◆ **WHAT IS REQUIRED**
Reproduce the exhaust sim text verbatim from "Why does my" to "time to read!".

EGT Sim Basics
2007-2009 Dodge Ram 2500/3500/4500/5500 Exhaust Temperature Sim Basics
There is a lot of confusion about exhaust sims for the Dodge Ram with the 6.7L Cummins engine.
Some of the questions you may have are:
What is regeneration(regen)?
What are exhaust sims?
What do they do?
How they work?
When do I need them?
Will I get a Check engine light(CEL) with them?
Why does the sim setup my friend installed on his truck not work for my truck?
Why is my truck in “limp mode”?
Why does my overhead console say “catalyst full”?
Why is my check engine light(CEL) on?
Is it street-legal to remove my DPF or EGR and use sims?
I will attempt to answer these questions in the simplest way I can. By the end you will know what sims are, the differences between 330 OHM sims and 100 OHM sims, and be able to make an educated decision on if you need them, and which will work best for you.
Note: Technical information has been condensed or scaled down for ease of reading! This is meant to be the BASICS, so many in-depth details have been left out. I am in no way claiming to be the world’s foremost expert on this topic, but I have spent thousands of hours researching it, and don’t mind passing along what I have learned. Thanks for taking the time to read!
The regen process.

◆ **COLLECTED DATA**
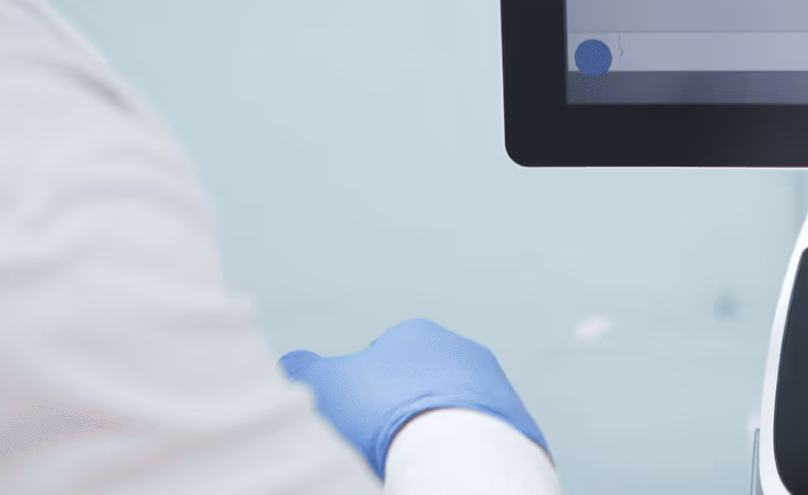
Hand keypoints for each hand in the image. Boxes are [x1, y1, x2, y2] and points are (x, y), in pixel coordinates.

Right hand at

◆ **EXERCISE RESULT**
Why does my overhead console say “catalyst full”?
Why is my check engine light(CEL) on?
Is it street-legal to remove my DPF or EGR and use sims?
I will attempt to answer these questions in the simplest way I can. By the end you will know what sims are, the differences between 330 OHM sims and 100 OHM sims, and be able to make an educated decision on if you need them, and which will work best for you.
Note: Technical information has been condensed or scaled down for ease of reading! This is meant to be the BASICS, so many in-depth details have been left out. I am in no way claiming to be the world’s foremost expert on this topic, but I have spent thousands of hours researching it, and don’t mind passing along what I have learned. Thanks for taking the time to read!